Mr. Progrund was asked about apartheid in Israel, an accusation that is sometimes levelled at this country, and he referred us to his recent book on the subject. However, it seems appropriate to cite an article he wrote for the Guardian earlier this year, “Crucially, the Arabs of Israel have the vote and Israeli Arab MPs sit in parliament. An Arab judge sits on the country’s highest court; an Arab is chief surgeon at a leading hospital; an Arab commands a brigade of the Israeli army; others head university departments. Arab and Jewish babies are born in the same delivery rooms, attended by the same doctors and nurses, and mothers recover in adjoining beds. Jews and Arabs travel on the same trains, taxis and – yes – buses.
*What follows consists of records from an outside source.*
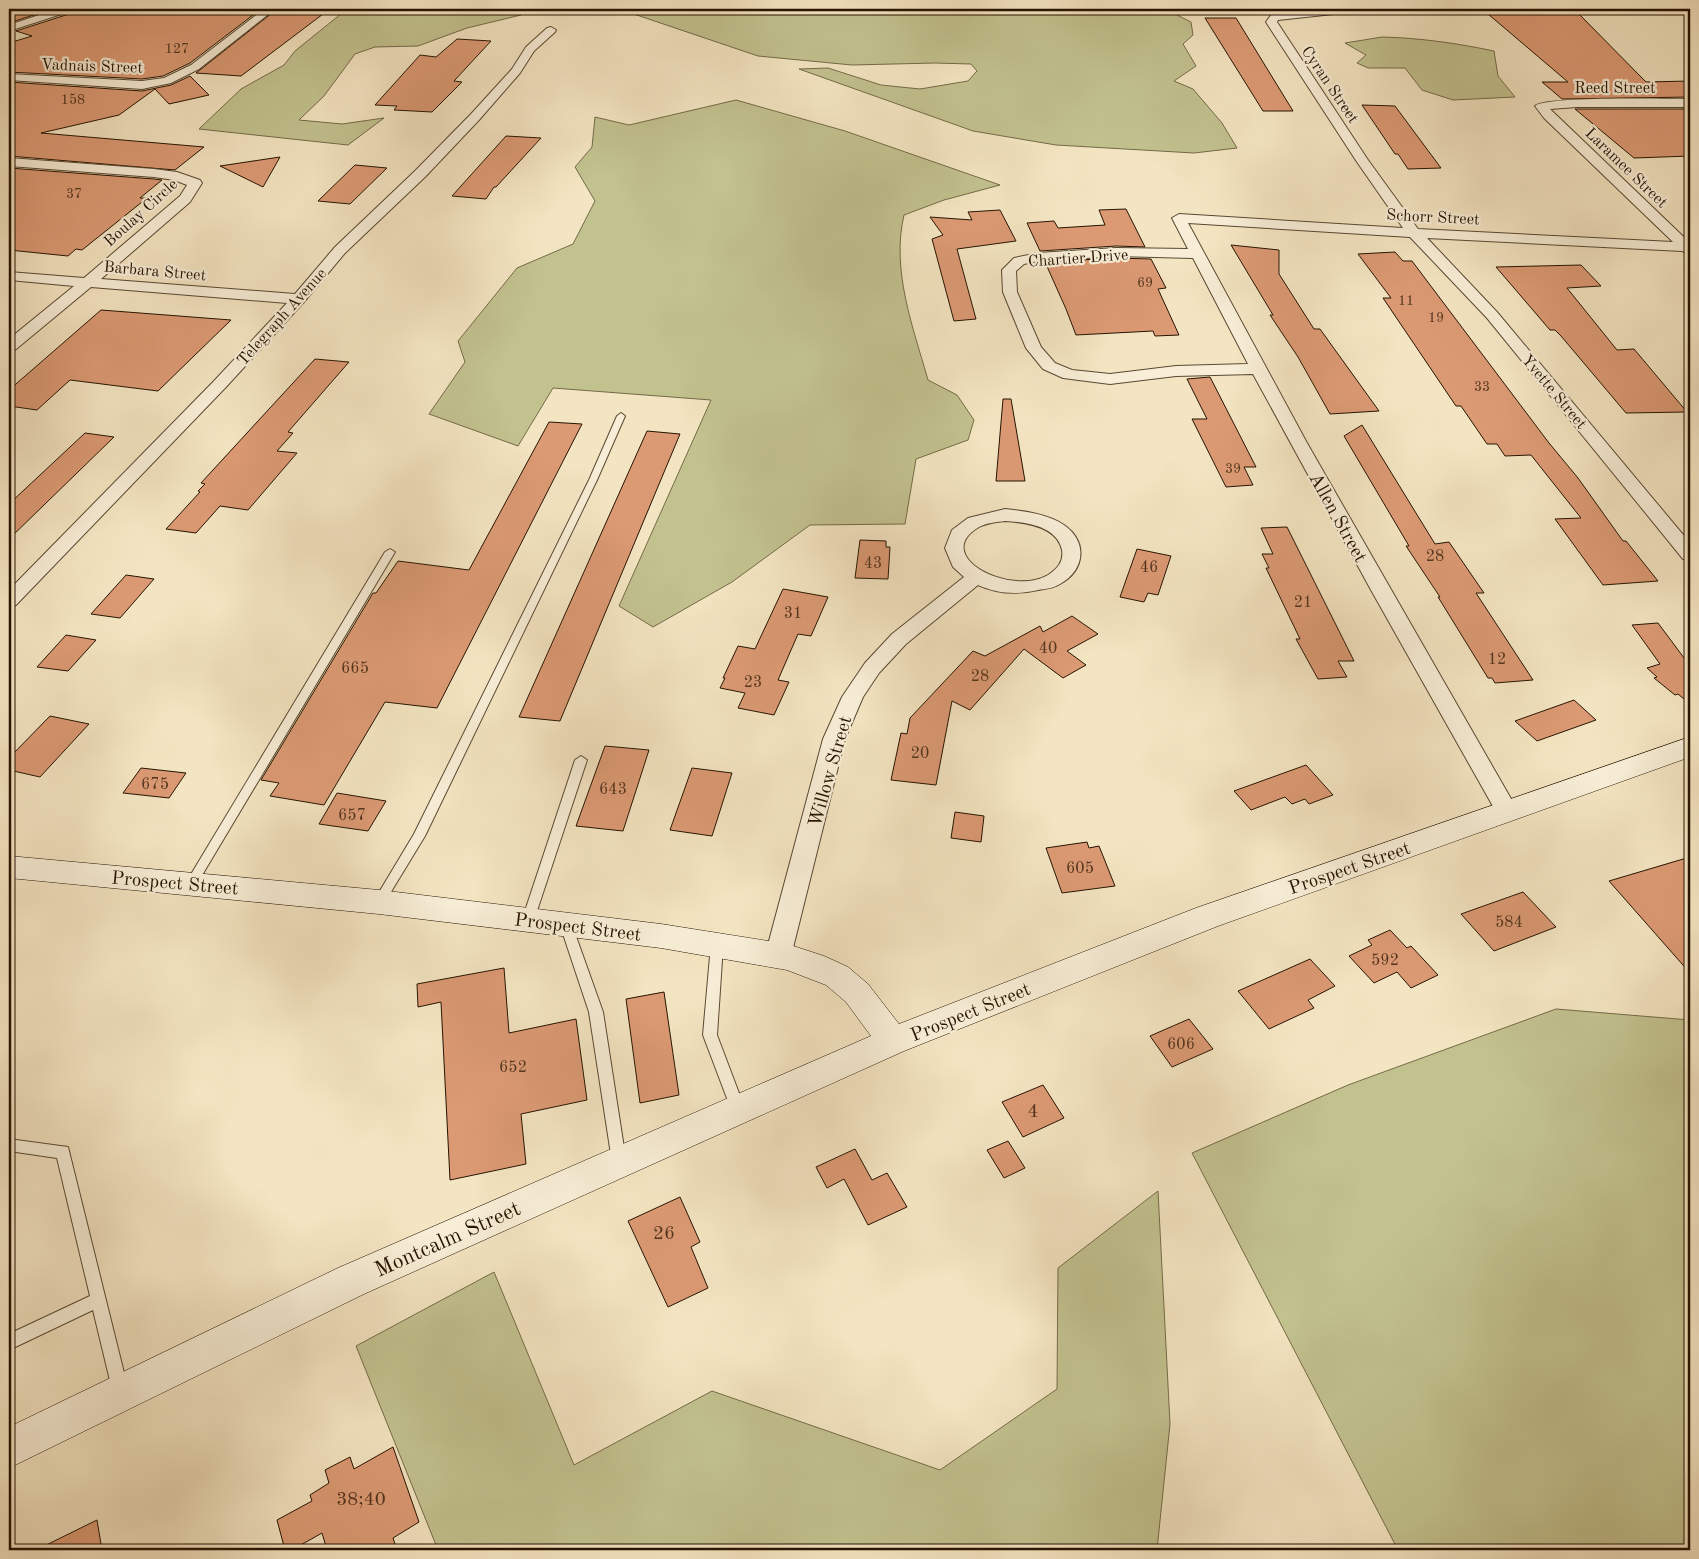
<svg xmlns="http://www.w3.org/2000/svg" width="1699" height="1559" font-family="'Old Standard TT',serif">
<rect width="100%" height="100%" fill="#f4e5c2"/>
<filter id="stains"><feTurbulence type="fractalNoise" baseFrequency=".004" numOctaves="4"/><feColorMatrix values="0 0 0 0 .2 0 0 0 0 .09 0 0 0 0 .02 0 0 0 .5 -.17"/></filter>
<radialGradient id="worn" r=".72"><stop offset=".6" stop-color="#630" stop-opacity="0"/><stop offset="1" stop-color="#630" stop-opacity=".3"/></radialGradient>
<g fill="#c2c28f" stroke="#746a48">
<path d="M347 9H509L521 15 467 28 418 46 375 47 355 54 324 96 299 120 342 124 384 118 348 145 199 129 241 89 284 65 295 51Z"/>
<path d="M619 9H786L818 13 843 9H1189L1177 15 1191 22 1193 35 1183 44 1196 66 1174 81 1193 89 1222 123 1237 148 1194 153 1056 145 973 131 799 69 828 68 881 85 920 89 968 81 977 71 971 64 935 63 852 65 758 56Z"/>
<path d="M1382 37C1420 38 1456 43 1494 51L1498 76 1515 97 1453 100 1422 90 1405 68H1368L1357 63 1366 55 1345 43Z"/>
<path d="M736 100 845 131 1000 185 944 200 904 215C891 270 913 327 928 380L957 395 974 420 968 440 916 459 905 524 810 525 732 582 653 627 619 606 711 400 553 388 518 446 429 414 465 362 458 341 517 268 573 244 595 201 575 167 592 147 595 117 629 125Z"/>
<path d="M1556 1009 1690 1020V1550H1398L1192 1153 1348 1085Z"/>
<path d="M1158 1191 1170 1424 1157 1550H438L356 1346 494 1272 574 1465 712 1391 940 1470 1057 1389 1058 1268Z"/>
</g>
<g fill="#dc9a74" stroke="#251301">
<path d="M9 9H52L9 23Z"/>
<path d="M74 9H261L190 63 163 76 142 79 9 72V43L32 36 16 31 72 13Z"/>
<path d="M277 9 327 11 241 76 196 73Z"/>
<path d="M1578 13 1646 82 1690 81V97L1562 99 1542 82H1568L1488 14Z"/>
<path d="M1205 18H1236L1293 111H1263Z"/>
<path d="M457 39 491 41 454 81 462 82 432 112 394 110 397 106 375 105 420 55 436 57Z"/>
<path d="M190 76 209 95 169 104 155 89 119 115 41 133 204 147 175 170 9 156V82L142 91 171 85Z"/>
<path d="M1362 105 1395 106 1441 168 1408 169 1398 154H1395Z"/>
<path d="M1575 109H1690V156L1634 158Z"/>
<path d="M506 136 541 138 496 187H494L486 199 452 196Z"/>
<path d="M280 157 263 187 220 166Z"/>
<path d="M355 165 387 168 350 204 318 201Z"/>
<path d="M9 168 154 179 162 180 140 198H147L82 250 76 249 68 256 9 250Z"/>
<path d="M1126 209 1145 247 1116 246 1040 251 1027 223 1054 221 1058 228 1105 225 1099 210Z"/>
<path d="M1000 210 1016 241 957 249 976 319 954 321 932 239 943 235 930 217 972 220 968 212Z"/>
<path d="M1231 245 1279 250V274L1314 329H1320L1379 411 1330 414 1298 357 1270 315H1273Z"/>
<path d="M1395 252 1403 261H1412L1549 443 1578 478 1623 541H1626L1658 581 1603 585 1555 519 1581 518 1531 455 1505 456 1497 444H1487L1461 406H1456L1383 298H1391L1358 254Z"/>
<path d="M1116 258 1151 259 1166 288 1158 289 1179 335 1155 336 1153 331 1076 335 1066 309 1045 262Z"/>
<path d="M1581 265 1601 286 1567 288 1617 350 1634 349 1687 412 1626 413 1561 336 1555 330H1550L1496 267Z"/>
<path d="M101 310 231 320 158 391 70 380 37 410 9 406V390Z"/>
<path d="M315 359 349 362 288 432 293 433 277 451 297 453 248 510 220 506 196 533 166 529 200 492 198 491 205 484 201 483Z"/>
<path d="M1210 377 1256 467H1244L1253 485 1226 487 1192 419H1207L1187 379Z"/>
<path d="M1003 399H1011L1025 481H996Z"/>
<path d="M549 422 582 424 437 708 385 702 324 805 270 796 279 783 261 780 373 593H376L398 561 469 570Z"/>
<path d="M1362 425 1435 544 1449 542 1484 593H1476L1533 680 1495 683 1492 678H1488L1438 597H1440L1406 546H1409L1344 436Z"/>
<path d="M647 431 680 434 560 721 519 717Z"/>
<path d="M85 433 114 437 9 539V504Z"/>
<path d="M1287 527 1354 661H1338L1347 677 1318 679 1296 639H1300L1266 568H1269L1262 554H1273L1261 528Z"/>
<path d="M860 540 886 541V547H890L888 579 855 578Z"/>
<path d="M1137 549 1171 556 1158 595 1148 593 1144 602 1120 597Z"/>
<path d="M126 575 154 579 120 618 91 614Z"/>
<path d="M783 589 828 597 811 636 798 634 778 680 789 682 774 715 738 708 745 693 720 688 725 678H723L738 646 755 649Z"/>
<path d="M1072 616 1098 634 1067 651 1086 665 1063 678 1024 649 970 710 952 701 936 785 891 780 901 733 907 734 910 718 973 651 985 656 1040 626 1043 632Z"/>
<path d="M1658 623 1690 666V704L1678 694 1675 695 1654 678 1657 677 1647 668 1660 664 1632 625Z"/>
<path d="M66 635 96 640 68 671 37 667Z"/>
<path d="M1574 700 1596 720 1537 741 1515 721Z"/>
<path d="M50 716 89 724 40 777 9 770V758Z"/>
<path d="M605 746 649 750 623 831 576 826Z"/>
<path d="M1306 765 1333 795 1309 804 1305 799 1292 804 1285 797 1251 810 1234 791Z"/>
<path d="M141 768 186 773 169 798 123 793Z"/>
<path d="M692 768 732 773 712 836 670 830Z"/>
<path d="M337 793 386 801 368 831 319 824Z"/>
<path d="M955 812 984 816 981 842 951 838Z"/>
<path d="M1087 842 1089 848 1099 846 1115 886 1062 893 1046 848Z"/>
<path d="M1690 857V973L1609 881Z"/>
<path d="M1523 892 1556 927 1494 951 1461 914Z"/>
<path d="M1390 930 1407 948 1411 946 1438 975 1411 988 1397 972 1374 983 1349 956 1372 945 1368 940Z"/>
<path d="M1310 959 1335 986 1308 1000 1314 1008 1269 1029 1238 991Z"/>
<path d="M504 968 509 1033 576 1019 587 1100 521 1114 526 1164 450 1180 441 1002 418 1007 417 984Z"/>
<path d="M664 992 679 1095 640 1103 626 999Z"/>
<path d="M1189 1019 1213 1049 1172 1067 1150 1036Z"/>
<path d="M1043 1085 1064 1118 1023 1137 1002 1102Z"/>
<path d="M1008 1141 1025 1168 1004 1178 987 1150Z"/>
<path d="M855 1149 872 1180 887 1173 907 1207 868 1225 844 1179 827 1188 816 1167Z"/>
<path d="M680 1197 700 1242 691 1247 708 1288 668 1307 628 1221Z"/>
<path d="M393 1447 419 1522 393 1538 397 1550H327L322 1533 292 1550H285L277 1520 312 1501 310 1495 329 1483 325 1470 350 1457 354 1469Z"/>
<path d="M97 1520 102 1550H36Z"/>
</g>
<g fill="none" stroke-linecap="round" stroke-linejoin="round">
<defs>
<g id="service">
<path d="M621 413 625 416 597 480 425 836 383 905 379 907 375 905 373 902 375 899 414 834 589 480 617 416Z"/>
<path d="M390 549 395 552 195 887H187L185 884 187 881 385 552Z"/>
<path d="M581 756 587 760 534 920 532 923 528 925 524 923 522 920 575 760Z"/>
<path d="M566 920 570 921 572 925 603 1012 626 1161 624 1166 619 1168 614 1166 612 1161 589 1012 560 925 562 921Z"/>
<path d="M717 940 721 941 723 945 717 1035 745 1109 743 1113 738 1115 733 1113 731 1109 703 1035 711 945 713 941Z"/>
<path d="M9 1139 68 1147 128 1389 126 1395 120 1397 114 1395 112 1389 93 1310 9 1350V1334L90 1296 57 1158 9 1151Z"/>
</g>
<g id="minor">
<path d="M57 9H72L71 11 9 31V25Z"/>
<path d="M264 9H275L199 69 171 83 142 89 9 80V74L142 81 164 78 191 65Z"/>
<path d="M1324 9H1357L1352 12 1278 20 1277 22 1368 160 1418 229 1673 242 1544 118 1535 106C1545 96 1669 99 1690 99V107H1577L1550 109 1690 243V254L1682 251 1427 238 1497 312 1690 543V561L1683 559 1487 318 1410 237 1188 223 1307 443 1518 811 1515 817 1507 820 1499 817 1371 590 1253 374 1176 376 1110 384 1063 378 1043 369 1026 348 1003 292 1002 270 1014 258 1038 253 1116 248 1188 249 1172 218 1179 214 1403 228 1357 162 1266 22 1271 15 1275 14ZM1116 256 1193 258 1248 364 1176 366 1110 374 1072 370 1055 363 1041 347 1017 292 1016 271 1024 264 1038 261Z"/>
<path d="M551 27 556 30 555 32 534 51 520 73 479 120 425 177 345 253 304 302 226 387 16 605 9 607V590L214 381 287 303 91 287 15 350 9 352V339L74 286 9 280V272L84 278 180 196 187 185 174 180 154 177 9 166V158L154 169 177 172 200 180 202 183 190 202 101 279 295 294 335 247 415 171 471 114 512 69 526 47 547 28Z"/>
<path d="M1005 509C1024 511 1048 514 1064 525 1088 542 1085 570 1060 584 1054 588 1045 589 1038 590 1017 595 998 594 978 585L906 644 879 673 863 697 845 739 791 956 787 963 778 966 769 963 765 956 823 739 842 697 865 663 892 634 964 577 953 567 945 548 952 530 968 518ZM1005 521C1025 522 1057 526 1062 550 1064 562 1057 569 1048 575 1010 597 930 556 979 527 986 523 997 522 1005 521Z"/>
</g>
<path id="secondary" d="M1690 737V757L1218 926 904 1051 364 1294 9 1468V1427L338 1268 871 1036 846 1002 826 985 787 970 661 948 379 914 9 878V856L379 890 661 924 787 944 824 956 848 967 868 984 899 1024 1196 908Z"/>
</defs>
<use href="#service" stroke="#594831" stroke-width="2"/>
<use href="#minor" stroke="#594831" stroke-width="2"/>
<use href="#secondary" stroke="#251301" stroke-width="1"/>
<use href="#service" fill="#f8eed7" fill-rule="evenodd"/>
<use href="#minor" fill="#f8eed7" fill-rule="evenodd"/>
<use href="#secondary" fill="#f8eed7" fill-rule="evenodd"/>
</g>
<g text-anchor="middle" stroke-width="4.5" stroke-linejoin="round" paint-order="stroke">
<g font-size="14" fill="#53351e">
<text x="177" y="53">127</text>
<text x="73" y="104">158</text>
<text x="74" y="198">37</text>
<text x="1145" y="287">69</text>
<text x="1406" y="305">11</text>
<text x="1436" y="322">19</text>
<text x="1482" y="391">33</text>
<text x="1233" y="473">39</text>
</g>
<g font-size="16" fill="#251301" stroke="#f8eed7">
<text transform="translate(92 65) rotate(2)" y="6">Vadnais Street</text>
<text transform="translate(1331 84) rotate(56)" y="6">Cyran Street</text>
<text x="1615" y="93">Reed Street</text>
<text transform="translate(1627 167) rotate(44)" y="6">Laramee Street</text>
<text transform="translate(140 212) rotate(-42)" y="6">Boulay Circle</text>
<text transform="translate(1433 216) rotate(3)" y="6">Schorr Street</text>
<text transform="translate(1078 257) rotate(-4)" y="6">Chartier Drive</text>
<text transform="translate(155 270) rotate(5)" y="6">Barbara Street</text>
<text transform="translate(281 316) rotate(-48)" y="6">Telegraph Avenue</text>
<text transform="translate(1555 391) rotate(50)" y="6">Yvette Street</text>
</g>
<g font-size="16" fill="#53351e">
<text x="1435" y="561">28</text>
<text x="873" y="568">43</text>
<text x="1149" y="572">46</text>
<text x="1303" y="607">21</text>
<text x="793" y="618">31</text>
<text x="1048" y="653">40</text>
<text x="1497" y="664">12</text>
<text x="355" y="673">665</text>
<text x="980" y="681">28</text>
<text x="753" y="687">23</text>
<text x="920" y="758">20</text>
<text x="155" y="789">675</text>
<text x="613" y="794">643</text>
<text x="352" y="820">657</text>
<text x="1080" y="873">605</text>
<text x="1509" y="927">584</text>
<text x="1385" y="965">592</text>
<text x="1181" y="1049">606</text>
<text x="513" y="1072">652</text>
</g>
<g font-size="19" fill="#251301" stroke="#f8eed7">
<text transform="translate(1339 517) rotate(61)" y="7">Allen Street</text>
<text transform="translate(829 771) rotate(-74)" y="7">Willow Street</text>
<text transform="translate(1349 867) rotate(-19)" y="7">Prospect Street</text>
<text transform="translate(175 882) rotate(5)" y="7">Prospect Street</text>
<text transform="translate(578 926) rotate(7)" y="7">Prospect Street</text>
<text transform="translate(970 1011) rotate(-22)" y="7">Prospect Street</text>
</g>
<g font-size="19" fill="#53351e">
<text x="1033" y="1117">4</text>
<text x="664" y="1239">26</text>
<text x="361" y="1505">38;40</text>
</g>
<g font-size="22" fill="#251301" stroke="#f8eed7">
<text transform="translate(447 1238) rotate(-24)" y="8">Montcalm Street</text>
</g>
</g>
<rect width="1699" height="1559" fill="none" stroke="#f4e5c2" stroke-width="30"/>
<rect x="10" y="10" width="1679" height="1539" fill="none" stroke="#251301" stroke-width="2.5"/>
<rect x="15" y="15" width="1669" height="1529" fill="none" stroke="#251301"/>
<rect width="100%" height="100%" filter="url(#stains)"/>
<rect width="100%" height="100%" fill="url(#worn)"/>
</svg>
Universities, theatres, cinemas, beaches and restaurants are open to all.
“However, Israeli Arabs – Palestinian citizens of Israel – do suffer discrimination, starting with severe restrictions on land use. Their generally poorer school results mean lower rates of entry into higher education, which has an impact on jobs and income levels. Arab citizens of Israel deeply resent Israel’s Law of Return whereby a Jew anywhere in the world can immigrate to Israel but Arabs cannot. Some might argue that the Jewish majority has the right to impose such a policy, just as Saudi Arabia and other Muslim states have the right not to allow Christians as citizens. But it’s a troubling discrimination.”
Those of us who live in Israel are aware of the problematic nature of some of its institutions and customs, but the bottom line is that while Israeli Arabs have full and almost equal rights, the Arabs of the Territories are subject to many more restrictions and do not have representation. How that issue is to be resolved is a thorny problem with no viable solution in sight in the foreseeable future.